I don't have a horse in the race so to speak as, after 28 years of experience, we don't purchase componentry or do any builds including new products out less than 3 months ... sometimes longer. After putting a build list together for the box Im typing from, the motherboard had uses noting various issues in the Asus Forum, that were not resolved till the C3 stepping 5 months later.

But realistically, corporations do what they have to. Corporate officers are required by law to act in the best interests of their shareholders and maximize profits. The assumption that there's good guys and bad guys out there is naive. How each "spins the narrative" will be different depends on their market position and if situation was reversed, they would be doing the exact same thing. No different from politics where one side takes a position when it's to their advatnage and reverses that position when it's to ther other side's advantage.

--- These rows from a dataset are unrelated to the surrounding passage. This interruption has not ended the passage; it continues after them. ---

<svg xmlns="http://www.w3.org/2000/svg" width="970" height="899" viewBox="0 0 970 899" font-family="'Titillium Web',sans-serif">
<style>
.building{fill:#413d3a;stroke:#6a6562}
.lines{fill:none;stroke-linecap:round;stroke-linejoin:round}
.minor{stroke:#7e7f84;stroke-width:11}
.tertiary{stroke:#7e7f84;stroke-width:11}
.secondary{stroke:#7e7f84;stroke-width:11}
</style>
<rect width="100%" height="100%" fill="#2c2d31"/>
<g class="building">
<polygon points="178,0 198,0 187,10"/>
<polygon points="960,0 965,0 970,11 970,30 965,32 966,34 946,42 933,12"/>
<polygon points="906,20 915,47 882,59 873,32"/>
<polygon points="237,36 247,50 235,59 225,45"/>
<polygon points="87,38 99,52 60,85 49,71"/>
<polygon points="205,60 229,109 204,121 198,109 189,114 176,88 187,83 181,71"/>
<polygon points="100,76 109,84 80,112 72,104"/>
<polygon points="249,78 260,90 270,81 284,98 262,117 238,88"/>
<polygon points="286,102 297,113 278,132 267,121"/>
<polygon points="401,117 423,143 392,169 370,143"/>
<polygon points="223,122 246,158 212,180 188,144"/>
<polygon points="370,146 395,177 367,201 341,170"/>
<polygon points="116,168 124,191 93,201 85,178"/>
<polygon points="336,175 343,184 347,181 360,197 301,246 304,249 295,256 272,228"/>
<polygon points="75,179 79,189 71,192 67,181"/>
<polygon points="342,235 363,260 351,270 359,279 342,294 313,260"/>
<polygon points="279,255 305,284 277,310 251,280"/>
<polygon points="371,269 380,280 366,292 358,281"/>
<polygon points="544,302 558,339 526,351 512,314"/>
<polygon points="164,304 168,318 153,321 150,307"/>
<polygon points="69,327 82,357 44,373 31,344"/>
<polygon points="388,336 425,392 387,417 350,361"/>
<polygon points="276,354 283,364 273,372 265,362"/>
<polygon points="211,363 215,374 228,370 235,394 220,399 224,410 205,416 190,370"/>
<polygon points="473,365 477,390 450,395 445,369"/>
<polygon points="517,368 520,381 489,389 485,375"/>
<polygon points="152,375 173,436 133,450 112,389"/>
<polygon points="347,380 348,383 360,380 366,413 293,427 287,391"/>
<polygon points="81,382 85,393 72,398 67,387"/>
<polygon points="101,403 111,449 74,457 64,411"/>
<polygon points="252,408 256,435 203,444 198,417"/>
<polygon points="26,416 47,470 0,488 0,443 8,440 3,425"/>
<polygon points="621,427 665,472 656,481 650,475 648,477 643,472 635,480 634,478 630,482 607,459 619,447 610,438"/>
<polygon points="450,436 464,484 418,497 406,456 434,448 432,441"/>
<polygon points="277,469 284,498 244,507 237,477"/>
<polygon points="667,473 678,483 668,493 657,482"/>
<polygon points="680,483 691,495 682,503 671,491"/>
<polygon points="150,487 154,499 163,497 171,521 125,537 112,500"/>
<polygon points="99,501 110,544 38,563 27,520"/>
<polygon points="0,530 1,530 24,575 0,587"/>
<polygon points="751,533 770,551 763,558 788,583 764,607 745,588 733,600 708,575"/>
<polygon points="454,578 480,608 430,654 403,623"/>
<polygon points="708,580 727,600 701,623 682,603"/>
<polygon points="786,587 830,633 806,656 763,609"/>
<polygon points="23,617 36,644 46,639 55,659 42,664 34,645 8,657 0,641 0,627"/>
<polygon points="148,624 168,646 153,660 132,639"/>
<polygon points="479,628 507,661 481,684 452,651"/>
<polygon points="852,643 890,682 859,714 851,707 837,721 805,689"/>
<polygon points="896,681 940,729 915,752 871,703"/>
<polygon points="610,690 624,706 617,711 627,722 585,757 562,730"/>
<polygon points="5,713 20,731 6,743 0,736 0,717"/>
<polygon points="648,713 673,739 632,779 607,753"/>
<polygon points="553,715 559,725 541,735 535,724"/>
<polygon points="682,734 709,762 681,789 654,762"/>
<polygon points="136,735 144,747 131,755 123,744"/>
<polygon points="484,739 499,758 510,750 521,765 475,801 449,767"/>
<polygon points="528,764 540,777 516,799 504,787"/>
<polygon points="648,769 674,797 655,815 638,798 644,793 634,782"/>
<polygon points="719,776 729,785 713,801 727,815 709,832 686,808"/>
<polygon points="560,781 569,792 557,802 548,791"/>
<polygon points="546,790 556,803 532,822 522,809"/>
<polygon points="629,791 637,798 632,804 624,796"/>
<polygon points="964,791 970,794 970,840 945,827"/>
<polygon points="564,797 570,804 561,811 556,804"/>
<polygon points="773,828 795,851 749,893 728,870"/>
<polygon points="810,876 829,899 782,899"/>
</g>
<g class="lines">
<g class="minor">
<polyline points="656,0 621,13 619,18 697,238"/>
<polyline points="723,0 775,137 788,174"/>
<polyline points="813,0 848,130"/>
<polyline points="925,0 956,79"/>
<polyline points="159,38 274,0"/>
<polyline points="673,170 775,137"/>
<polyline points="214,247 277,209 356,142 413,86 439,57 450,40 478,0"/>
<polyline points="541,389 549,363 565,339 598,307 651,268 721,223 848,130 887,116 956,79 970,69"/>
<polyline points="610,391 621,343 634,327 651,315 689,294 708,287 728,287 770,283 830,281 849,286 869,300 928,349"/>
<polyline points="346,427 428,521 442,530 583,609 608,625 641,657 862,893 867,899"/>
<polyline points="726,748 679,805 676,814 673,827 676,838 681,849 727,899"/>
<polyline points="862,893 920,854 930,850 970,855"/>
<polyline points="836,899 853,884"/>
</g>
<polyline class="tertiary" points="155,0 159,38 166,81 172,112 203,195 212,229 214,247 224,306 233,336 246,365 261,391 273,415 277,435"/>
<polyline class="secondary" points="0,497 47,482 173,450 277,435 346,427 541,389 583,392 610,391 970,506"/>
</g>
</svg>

Simply put, there's only one way to eliminate the early adopters tax ? .... stop buying them. recognize that if they held the product till there was enough stock to quell the early adopter rush, you would not have your card any earlier. Waiting may lead to bridge loans incurring interest expenses or using reserves which would otherwise be gaining interest. If comeone wants to yell at the 'bad guy' because they paid a price premium for a likely lesser card ... Not intending to be harsh but he's close buy at the nearest mirror.
Posted on Reply
#32
Vayra86
John NaylorThe 3090 is much more akin to the Titan than the 3080 ... if the 3090 = the 2080 Ti then where does this fit.

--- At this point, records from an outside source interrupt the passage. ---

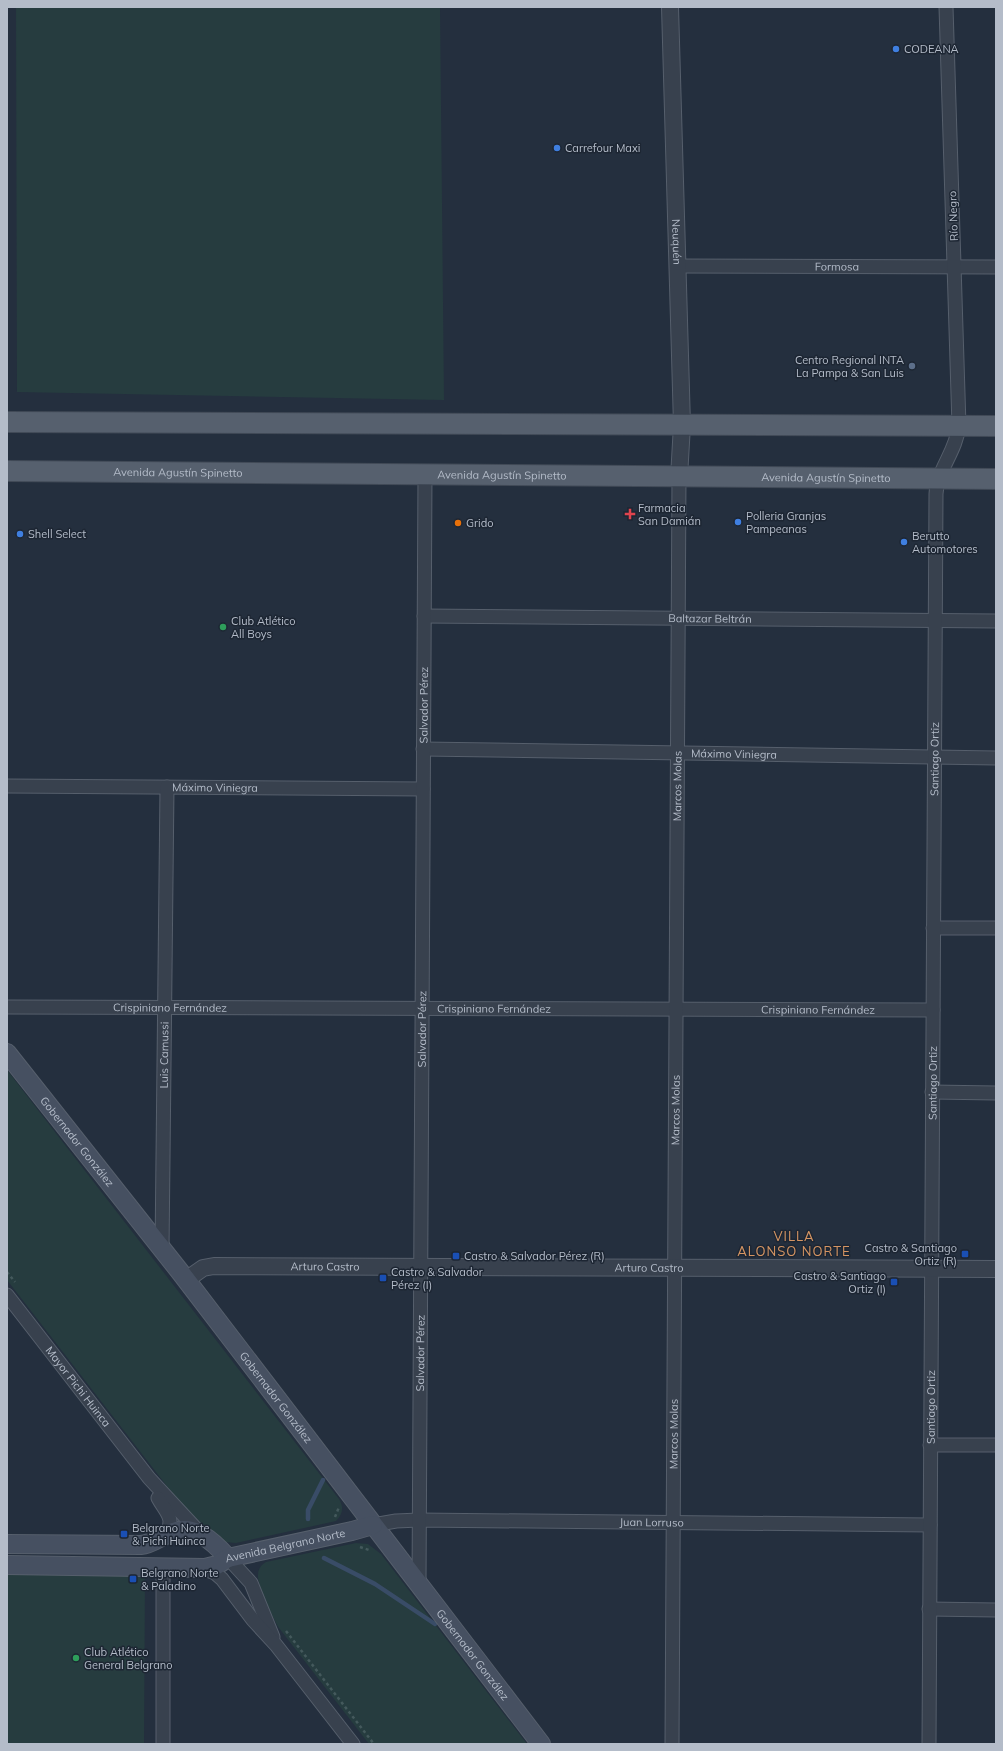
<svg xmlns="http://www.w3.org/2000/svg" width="1003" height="1751" font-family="Mulish,sans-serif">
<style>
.green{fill:#263c3f}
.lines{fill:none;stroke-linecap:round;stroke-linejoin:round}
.stream{stroke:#394c67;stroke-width:4.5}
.minor-casing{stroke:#565f6c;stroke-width:15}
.tertiary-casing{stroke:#565f6c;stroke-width:18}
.secondary-casing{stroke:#565f6c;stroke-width:20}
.primary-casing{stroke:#414a57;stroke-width:22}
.path{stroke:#44595c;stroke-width:2.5;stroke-dasharray:3 3;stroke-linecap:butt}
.minor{stroke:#38414e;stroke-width:13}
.tertiary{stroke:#38414e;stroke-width:16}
.secondary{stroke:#465061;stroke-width:18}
.primary{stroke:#56606e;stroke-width:20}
.shop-dot{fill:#3f7fe0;stroke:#1d2633;stroke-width:1.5}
.service-dot{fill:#5c6f8a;stroke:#1d2633;stroke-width:1.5}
.health-dot{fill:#e0444e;stroke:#1d2633;stroke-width:1.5}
.food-dot{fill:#e8710a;stroke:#1d2633;stroke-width:1.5}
.leisure-dot{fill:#2e9e5b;stroke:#1d2633;stroke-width:1.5}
.transit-dot{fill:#1a4fb4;stroke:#1d2633;stroke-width:1.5}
.labels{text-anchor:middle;stroke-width:3;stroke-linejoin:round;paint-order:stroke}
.poi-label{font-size:11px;fill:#b4bcc9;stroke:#1d2633;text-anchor:start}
.street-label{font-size:11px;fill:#b4bcc9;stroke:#1d2633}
.quarter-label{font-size:13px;letter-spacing:1px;fill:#d59563;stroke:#1d2633}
</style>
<rect width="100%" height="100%" fill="#242f3e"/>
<path class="green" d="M16 7H440L444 400 17 392Z
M7 1070 339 1499C344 1507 343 1514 336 1521L236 1543 225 1542 215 1536 180 1503 7 1280Z
M356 1543 368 1544 381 1554 527 1744H369L279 1628C273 1618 257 1585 258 1575 258 1569 261 1565 266 1562Z
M7 1572 145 1573 144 1744H7Z"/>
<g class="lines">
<path class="stream" d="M308 1519V1510L323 1480
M324 1558 375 1584 435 1624"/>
<g class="minor-casing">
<g id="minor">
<path id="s1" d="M677 266 996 267"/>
<path id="s2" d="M424 616 996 621"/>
<path id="s3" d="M423 749 996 758"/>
<path id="s4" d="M7 786 423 789"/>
<path d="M933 928H996"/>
<path id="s5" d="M7 1007 933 1010"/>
<path d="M932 1092 996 1093"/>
<path id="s6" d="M162 1250 167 787"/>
<path id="s7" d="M7 1295 149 1478 200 1533"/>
<path d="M930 1445H996"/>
<path d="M158 1498C166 1513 177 1519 164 1536"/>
<path id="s8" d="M373 1525 396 1521 419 1520 930 1525"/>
<path d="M228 1558 251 1583 273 1637"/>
<path d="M201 1568 215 1573 222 1579 253 1620 276 1645 353 1744"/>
<path id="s9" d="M419 1584 425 475"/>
<path d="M929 1609 996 1610"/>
<path d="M163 1744V1567"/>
<path id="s10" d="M672 1744 679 477"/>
<path id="s11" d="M929 1744 936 494C937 470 956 452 959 426L946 7"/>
</g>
</g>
<g class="tertiary-casing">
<g id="tertiary">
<path id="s12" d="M670 7 682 425 679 477"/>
<path id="s13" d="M186 1280 203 1268 214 1266 996 1269"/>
</g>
</g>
<g class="secondary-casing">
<g id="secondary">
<path id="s14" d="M7 1053 181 1273 541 1744"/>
<path d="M7 1544 141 1545C152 1544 159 1537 170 1533 194 1523 213 1541 228 1558"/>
<path id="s15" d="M7 1565 205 1568 217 1565 228 1558 352 1531 373 1525"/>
</g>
</g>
<g class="primary-casing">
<g id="primary">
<path d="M7 422 996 426"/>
<path id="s16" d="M7 471 996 479"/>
</g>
</g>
<path class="path" d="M7 1272 15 1282
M335 1517 339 1507
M360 1547 369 1550
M286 1631 374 1744"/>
<use href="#minor" class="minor"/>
<use href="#tertiary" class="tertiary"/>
<use href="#secondary" class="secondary"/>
<use href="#primary" class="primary"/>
</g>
<g class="shop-dot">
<circle cx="896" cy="49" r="4"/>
<circle cx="557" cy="148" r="4"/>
<circle cx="738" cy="522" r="4"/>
<circle cx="20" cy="534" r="4"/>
<circle cx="904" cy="542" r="4"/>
</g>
<circle class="service-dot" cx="912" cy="366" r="4"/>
<path class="health-dot" d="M628 508h4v4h4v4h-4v4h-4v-4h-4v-4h4z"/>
<circle class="food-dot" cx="458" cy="523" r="4"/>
<g class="leisure-dot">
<circle cx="223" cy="627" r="4"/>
<circle cx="76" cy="1658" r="4"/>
</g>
<g class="transit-dot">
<rect x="961" y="1250" width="8" height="8" rx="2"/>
<rect x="452" y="1252" width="8" height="8" rx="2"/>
<rect x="379" y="1274" width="8" height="8" rx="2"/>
<rect x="890" y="1278" width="8" height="8" rx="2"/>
<rect x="120" y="1530" width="8" height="8" rx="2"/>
<rect x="129" y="1575" width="8" height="8" rx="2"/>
</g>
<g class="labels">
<g class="poi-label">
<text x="904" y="53">CODEANA</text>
<text x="565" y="152">Carrefour Maxi</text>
<text x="904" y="364" text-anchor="end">Centro Regional INTA<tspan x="904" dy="13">La Pampa &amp; San Luis</tspan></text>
<text x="638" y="512">Farmacia<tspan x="638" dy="13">San Damián</tspan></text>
<text x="746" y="520">Polleria Granjas<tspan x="746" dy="13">Pampeanas</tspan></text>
<text x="466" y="527">Grido</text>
<text x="28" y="538">Shell Select</text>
<text x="912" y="540">Berutto<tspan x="912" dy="13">Automotores</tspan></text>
<text x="231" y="625">Club Atlético<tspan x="231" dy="13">All Boys</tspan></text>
<text x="957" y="1252" text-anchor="end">Castro &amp; Santiago<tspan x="957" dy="13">Ortiz (R)</tspan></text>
<text x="464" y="1260">Castro &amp; Salvador Pérez (R)</text>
<text x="391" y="1276">Castro &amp; Salvador<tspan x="391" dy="13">Pérez (I)</tspan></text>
<text x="886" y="1280" text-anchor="end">Castro &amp; Santiago<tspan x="886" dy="13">Ortiz (I)</tspan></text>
<text x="132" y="1532">Belgrano Norte<tspan x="132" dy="13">&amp; Pichi Huinca</tspan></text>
<text x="141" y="1577">Belgrano Norte<tspan x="141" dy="13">&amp; Paladino</tspan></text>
<text x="84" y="1656">Club Atlético<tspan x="84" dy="13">General Belgrano</tspan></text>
</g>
<g class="street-label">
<text transform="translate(953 216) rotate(-92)" y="4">Río Negro</text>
<text dy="4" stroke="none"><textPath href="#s12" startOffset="235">Neuquén</textPath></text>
<text dy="4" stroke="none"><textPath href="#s1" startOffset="160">Formosa</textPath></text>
<text dy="4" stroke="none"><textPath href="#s16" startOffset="171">Avenida Agustín Spinetto</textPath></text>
<text dy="4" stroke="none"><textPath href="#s16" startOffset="495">Avenida Agustín Spinetto</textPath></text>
<text dy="4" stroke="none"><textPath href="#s16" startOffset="819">Avenida Agustín Spinetto</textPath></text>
<text dy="4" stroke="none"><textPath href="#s2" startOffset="286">Baltazar Beltrán</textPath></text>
<text dy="4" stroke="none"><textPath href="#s9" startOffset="879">Salvador Pérez</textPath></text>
<text dy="4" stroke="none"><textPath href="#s3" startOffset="311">Máximo Viniegra</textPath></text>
<text dy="4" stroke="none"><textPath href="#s11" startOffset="985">Santiago Ortiz</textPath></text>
<text dy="4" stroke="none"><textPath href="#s10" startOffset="958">Marcos Molas</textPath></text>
<text dy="4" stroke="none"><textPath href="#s4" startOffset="208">Máximo Viniegra</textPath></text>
<text dy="4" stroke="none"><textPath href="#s5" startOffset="163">Crispiniano Fernández</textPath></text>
<text dy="4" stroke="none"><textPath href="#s5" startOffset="487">Crispiniano Fernández</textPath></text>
<text dy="4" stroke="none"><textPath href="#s5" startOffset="811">Crispiniano Fernández</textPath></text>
<text dy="4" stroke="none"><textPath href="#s9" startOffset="555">Salvador Pérez</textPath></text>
<text dy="4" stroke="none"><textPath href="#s6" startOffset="195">Luis Camussi</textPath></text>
<text dy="4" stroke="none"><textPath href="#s11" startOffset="661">Santiago Ortiz</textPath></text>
<text dy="4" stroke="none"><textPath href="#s10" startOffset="634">Marcos Molas</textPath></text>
<text dy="4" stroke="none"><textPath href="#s14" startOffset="113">Gobernador González</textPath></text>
<text dy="4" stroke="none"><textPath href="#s13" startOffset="143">Arturo Castro</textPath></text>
<text dy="4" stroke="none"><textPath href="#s13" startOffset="467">Arturo Castro</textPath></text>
<text dy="4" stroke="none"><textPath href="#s9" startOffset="231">Salvador Pérez</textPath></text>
<text dy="4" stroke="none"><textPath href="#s7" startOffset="116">Mayor Pichi Huinca</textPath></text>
<text dy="4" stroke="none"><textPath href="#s14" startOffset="437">Gobernador González</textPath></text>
<text dy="4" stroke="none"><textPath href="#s11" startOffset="337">Santiago Ortiz</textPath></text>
<text dy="4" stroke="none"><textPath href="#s10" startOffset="310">Marcos Molas</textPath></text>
<text dy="4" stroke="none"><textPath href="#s8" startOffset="279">Juan Lorruso</textPath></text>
<text dy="4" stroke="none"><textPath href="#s15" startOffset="282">Avenida Belgrano Norte</textPath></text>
<text dy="4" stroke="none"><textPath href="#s14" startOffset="761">Gobernador González</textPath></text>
</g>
<g class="quarter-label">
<text x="794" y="1241">VILLA<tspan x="794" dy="15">ALONSO NORTE</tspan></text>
</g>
</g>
<rect width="1003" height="1751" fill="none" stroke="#b4bcc9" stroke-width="16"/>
</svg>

www.techpowerup.com/gpu-specs/geforce-rtx-3080-ti.c3735
Simple, it fits in the slot where the eternal 'double VRAM' versions of the same card go. Nothing new and has never been worthy of its own 'tier' or anything like it, just a small premium for extra capacity. But, so far this card is unreleased and seems to be nothing but rumor.
John NaylorAll of a sudden ? ....
For Turing, early adopter tax was understandable. For these much smaller chips on nodes that aren't quite so new anymore though? I beg to differ. Remember that the competition has been playing on 7nm for a while now, its not our problem Nvidia is so late with shrinking. (Which it now seems is triple trouble: forced to move to meh 8nm Samsung > pretty bad TDP number, production capacity and yield issues due to new node, a worse competitive outlook than AMD for this gen)...

Meanwhile, it seems the actual benefit and games in which its a major selling point isn't really impressive to say the least. One could question the value of paying that tax by now. And yes, we can 'not buy'... so now we're locked out of two GPU generations like that already ;) Not exactly something to cheer about. Of course its our own choice in the end.

Regardless, the shifting reality where '700 dollars was the norm for a top consumer GPU' is now 'discounting the 3090' (or whatever else the top consumer product is... 2080ti was also vastly more expensive) and 'taking for granted some weaker specs than we'd prefer' (10GB).... that takes some pretty hefty cognitive dissonance I'd say. We're not paying 700 for the top product here. We're paying 700 for a cut down, power hungry product with new tech that's barely being utilized.

Business as usual? Nah. Definitely not.